- WORK INSTRUCTIONS
The line containing "cómo mantener la seguridad cuando esperas la" opens the span to copy, and the last line of the records below closes it. Write out that span exactly.

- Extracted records
________________
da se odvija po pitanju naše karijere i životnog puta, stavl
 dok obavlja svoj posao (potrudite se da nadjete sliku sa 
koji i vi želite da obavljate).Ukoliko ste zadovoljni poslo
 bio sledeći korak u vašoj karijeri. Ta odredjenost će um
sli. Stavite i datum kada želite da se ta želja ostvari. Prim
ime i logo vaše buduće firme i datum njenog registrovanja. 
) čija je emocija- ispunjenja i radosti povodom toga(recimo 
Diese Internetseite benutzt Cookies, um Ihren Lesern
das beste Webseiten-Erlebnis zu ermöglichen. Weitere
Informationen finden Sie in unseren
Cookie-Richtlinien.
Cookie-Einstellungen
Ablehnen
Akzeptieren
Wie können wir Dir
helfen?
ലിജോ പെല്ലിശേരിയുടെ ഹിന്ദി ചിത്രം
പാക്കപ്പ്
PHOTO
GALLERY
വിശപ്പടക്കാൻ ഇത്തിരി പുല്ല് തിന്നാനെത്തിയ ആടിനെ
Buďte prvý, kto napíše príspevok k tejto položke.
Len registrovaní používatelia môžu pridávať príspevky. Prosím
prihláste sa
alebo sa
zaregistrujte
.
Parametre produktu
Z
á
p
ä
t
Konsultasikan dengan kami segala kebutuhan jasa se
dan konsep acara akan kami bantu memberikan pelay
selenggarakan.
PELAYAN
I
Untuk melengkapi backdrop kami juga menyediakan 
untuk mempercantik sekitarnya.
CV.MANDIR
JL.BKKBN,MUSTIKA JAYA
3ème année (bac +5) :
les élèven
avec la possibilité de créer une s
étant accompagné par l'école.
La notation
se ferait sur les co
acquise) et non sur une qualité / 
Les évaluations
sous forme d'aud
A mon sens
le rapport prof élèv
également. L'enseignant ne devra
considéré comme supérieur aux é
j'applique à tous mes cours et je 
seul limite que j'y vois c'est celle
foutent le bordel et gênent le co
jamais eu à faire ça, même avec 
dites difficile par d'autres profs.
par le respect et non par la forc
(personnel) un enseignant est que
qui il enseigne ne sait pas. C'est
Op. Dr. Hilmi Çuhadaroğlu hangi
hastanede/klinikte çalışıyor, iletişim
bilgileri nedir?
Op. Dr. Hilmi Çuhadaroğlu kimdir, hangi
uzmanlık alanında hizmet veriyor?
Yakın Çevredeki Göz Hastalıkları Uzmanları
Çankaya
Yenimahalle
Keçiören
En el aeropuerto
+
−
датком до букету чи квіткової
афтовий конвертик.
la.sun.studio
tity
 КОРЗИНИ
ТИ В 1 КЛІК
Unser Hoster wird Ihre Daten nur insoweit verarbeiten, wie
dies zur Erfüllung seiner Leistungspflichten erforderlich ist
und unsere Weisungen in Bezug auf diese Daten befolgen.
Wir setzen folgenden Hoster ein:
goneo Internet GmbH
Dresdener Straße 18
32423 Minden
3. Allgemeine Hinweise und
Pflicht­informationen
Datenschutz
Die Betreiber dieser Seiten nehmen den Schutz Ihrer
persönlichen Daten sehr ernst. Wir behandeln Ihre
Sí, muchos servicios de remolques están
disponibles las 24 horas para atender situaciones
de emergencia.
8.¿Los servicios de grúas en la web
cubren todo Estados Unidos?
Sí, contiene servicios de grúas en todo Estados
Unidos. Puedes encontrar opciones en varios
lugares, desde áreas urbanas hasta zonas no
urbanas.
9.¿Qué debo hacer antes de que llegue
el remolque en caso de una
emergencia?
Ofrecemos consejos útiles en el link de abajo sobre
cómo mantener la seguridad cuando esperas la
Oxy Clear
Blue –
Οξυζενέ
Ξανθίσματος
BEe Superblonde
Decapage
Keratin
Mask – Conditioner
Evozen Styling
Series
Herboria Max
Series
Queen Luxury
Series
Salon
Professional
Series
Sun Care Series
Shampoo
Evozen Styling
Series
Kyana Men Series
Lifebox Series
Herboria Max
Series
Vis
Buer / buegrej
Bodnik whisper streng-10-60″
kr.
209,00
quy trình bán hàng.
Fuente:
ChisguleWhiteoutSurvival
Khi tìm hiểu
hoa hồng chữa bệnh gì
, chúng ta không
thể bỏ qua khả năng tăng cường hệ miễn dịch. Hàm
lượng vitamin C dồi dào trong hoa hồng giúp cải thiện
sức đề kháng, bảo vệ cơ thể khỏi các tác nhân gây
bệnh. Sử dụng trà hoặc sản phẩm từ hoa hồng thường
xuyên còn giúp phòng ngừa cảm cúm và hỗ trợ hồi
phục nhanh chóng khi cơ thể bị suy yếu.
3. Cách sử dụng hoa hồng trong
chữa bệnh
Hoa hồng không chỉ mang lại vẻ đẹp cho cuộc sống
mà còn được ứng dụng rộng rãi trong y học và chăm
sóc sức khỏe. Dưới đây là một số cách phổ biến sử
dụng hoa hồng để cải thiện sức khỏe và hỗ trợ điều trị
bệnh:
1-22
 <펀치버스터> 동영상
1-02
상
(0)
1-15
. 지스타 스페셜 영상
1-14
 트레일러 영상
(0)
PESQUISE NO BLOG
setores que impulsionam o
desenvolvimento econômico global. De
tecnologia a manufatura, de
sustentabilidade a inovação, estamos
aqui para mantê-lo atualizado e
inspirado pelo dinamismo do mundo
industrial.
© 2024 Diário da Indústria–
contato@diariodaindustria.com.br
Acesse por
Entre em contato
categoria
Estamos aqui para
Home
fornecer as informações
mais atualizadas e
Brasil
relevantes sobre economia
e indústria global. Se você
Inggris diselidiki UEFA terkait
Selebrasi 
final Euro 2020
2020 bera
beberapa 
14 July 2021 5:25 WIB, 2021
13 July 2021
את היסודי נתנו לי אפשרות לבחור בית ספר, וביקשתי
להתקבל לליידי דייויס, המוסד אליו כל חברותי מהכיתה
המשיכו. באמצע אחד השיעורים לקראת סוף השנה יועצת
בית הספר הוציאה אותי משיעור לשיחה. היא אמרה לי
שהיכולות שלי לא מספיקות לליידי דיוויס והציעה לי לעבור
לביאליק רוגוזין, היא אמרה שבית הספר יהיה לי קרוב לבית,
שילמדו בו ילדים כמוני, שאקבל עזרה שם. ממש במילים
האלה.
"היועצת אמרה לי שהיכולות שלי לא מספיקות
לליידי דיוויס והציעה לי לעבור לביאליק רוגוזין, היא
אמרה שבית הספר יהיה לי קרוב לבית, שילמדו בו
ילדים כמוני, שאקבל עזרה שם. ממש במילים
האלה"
________________
- ANSWER TO THE PROBLEM
cómo mantener la seguridad cuando esperas la
Oxy Clear
Blue –
Οξυζενέ
Ξανθίσματος
BEe Superblonde
Decapage
Keratin
Mask – Conditioner
Evozen Styling
Series
Herboria Max
Series
Queen Luxury
Series
Salon
Professional
Series
Sun Care Series
Shampoo
Evozen Styling
Series
Kyana Men Series
Lifebox Series
Herboria Max
Series
Vis
Buer / buegrej
Bodnik whisper streng-10-60″
kr.
209,00
quy trình bán hàng.
Fuente:
ChisguleWhiteoutSurvival
Khi tìm hiểu
hoa hồng chữa bệnh gì
, chúng ta không
thể bỏ qua khả năng tăng cường hệ miễn dịch. Hàm
lượng vitamin C dồi dào trong hoa hồng giúp cải thiện
sức đề kháng, bảo vệ cơ thể khỏi các tác nhân gây
bệnh. Sử dụng trà hoặc sản phẩm từ hoa hồng thường
xuyên còn giúp phòng ngừa cảm cúm và hỗ trợ hồi
phục nhanh chóng khi cơ thể bị suy yếu.
3. Cách sử dụng hoa hồng trong
chữa bệnh
Hoa hồng không chỉ mang lại vẻ đẹp cho cuộc sống
mà còn được ứng dụng rộng rãi trong y học và chăm
sóc sức khỏe. Dưới đây là một số cách phổ biến sử
dụng hoa hồng để cải thiện sức khỏe và hỗ trợ điều trị
bệnh:
1-22
 <펀치버스터> 동영상
1-02
상
(0)
1-15
. 지스타 스페셜 영상
1-14
 트레일러 영상
(0)
PESQUISE NO BLOG
setores que impulsionam o
desenvolvimento econômico global. De
tecnologia a manufatura, de
sustentabilidade a inovação, estamos
aqui para mantê-lo atualizado e
inspirado pelo dinamismo do mundo
industrial.
© 2024 Diário da Indústria–
contato@diariodaindustria.com.br
Acesse por
Entre em contato
categoria
Estamos aqui para
Home
fornecer as informações
mais atualizadas e
Brasil
relevantes sobre economia
e indústria global. Se você
Inggris diselidiki UEFA terkait
Selebrasi 
final Euro 2020
2020 bera
beberapa 
14 July 2021 5:25 WIB, 2021
13 July 2021
את היסודי נתנו לי אפשרות לבחור בית ספר, וביקשתי
להתקבל לליידי דייויס, המוסד אליו כל חברותי מהכיתה
המשיכו. באמצע אחד השיעורים לקראת סוף השנה יועצת
בית הספר הוציאה אותי משיעור לשיחה. היא אמרה לי
שהיכולות שלי לא מספיקות לליידי דיוויס והציעה לי לעבור
לביאליק רוגוזין, היא אמרה שבית הספר יהיה לי קרוב לבית,
שילמדו בו ילדים כמוני, שאקבל עזרה שם. ממש במילים
האלה.
"היועצת אמרה לי שהיכולות שלי לא מספיקות
לליידי דיוויס והציעה לי לעבור לביאליק רוגוזין, היא
אמרה שבית הספר יהיה לי קרוב לבית, שילמדו בו
ילדים כמוני, שאקבל עזרה שם. ממש במילים
האלה"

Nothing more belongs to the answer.